(Dataset excerpts)
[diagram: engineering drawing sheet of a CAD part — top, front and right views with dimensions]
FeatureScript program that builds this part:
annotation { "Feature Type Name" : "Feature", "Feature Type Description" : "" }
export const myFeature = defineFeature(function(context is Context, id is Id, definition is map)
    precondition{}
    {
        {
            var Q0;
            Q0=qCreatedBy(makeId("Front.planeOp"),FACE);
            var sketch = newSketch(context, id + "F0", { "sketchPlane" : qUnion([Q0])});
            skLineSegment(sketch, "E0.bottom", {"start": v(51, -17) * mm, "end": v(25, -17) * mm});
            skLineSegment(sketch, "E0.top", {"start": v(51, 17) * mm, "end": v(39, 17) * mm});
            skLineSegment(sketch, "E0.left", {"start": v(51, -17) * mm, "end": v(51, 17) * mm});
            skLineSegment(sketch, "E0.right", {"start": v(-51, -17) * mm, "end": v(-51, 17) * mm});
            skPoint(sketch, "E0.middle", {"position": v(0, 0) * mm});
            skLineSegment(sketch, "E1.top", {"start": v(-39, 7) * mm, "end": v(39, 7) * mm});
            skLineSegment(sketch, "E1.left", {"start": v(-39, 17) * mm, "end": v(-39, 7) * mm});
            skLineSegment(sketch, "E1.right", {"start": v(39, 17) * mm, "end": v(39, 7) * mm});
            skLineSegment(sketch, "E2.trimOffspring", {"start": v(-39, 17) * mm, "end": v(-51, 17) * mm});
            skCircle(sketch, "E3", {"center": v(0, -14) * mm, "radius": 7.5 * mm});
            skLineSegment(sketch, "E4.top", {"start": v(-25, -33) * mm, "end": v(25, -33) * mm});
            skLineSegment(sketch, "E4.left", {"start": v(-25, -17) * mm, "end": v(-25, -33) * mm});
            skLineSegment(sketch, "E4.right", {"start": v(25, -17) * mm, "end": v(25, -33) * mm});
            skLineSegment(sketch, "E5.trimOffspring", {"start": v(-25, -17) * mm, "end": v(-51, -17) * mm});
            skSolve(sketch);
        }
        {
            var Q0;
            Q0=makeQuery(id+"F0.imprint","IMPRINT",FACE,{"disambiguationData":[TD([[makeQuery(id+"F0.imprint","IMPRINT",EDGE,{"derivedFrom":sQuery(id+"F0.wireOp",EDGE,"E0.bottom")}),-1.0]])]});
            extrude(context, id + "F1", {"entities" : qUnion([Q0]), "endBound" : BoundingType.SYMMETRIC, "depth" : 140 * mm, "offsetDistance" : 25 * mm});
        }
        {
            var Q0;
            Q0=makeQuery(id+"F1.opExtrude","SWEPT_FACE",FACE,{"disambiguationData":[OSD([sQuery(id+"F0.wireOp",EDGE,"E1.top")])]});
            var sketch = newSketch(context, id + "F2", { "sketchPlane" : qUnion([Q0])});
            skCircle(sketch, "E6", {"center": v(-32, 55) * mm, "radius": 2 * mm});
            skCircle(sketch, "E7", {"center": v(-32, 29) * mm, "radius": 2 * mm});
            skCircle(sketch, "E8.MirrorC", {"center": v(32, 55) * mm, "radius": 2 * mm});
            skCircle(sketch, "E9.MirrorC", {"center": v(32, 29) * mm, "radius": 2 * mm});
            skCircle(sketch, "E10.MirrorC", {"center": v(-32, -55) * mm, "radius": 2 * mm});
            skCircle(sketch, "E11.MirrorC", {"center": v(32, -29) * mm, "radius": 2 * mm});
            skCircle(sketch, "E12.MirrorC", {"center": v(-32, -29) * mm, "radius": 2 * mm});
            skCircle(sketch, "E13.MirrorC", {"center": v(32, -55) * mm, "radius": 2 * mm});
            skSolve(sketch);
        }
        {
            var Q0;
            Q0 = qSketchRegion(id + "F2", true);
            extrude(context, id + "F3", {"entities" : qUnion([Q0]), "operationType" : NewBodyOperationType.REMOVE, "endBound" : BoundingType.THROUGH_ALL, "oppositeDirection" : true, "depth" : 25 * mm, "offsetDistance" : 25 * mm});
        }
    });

**Objective:**
Pick out every line in the items above that contains the string "sQuery", and copy each of those lines in full.

**Result:**
            Q0=makeQuery(id+"F0.imprint","IMPRINT",FACE,{"disambiguationData":[TD([[makeQuery(id+"F0.imprint","IMPRINT",EDGE,{"derivedFrom":sQuery(id+"F0.wireOp",EDGE,"E0.bottom")}),-1.0]])]});
            Q0=makeQuery(id+"F1.opExtrude","SWEPT_FACE",FACE,{"disambiguationData":[OSD([sQuery(id+"F0.wireOp",EDGE,"E1.top")])]});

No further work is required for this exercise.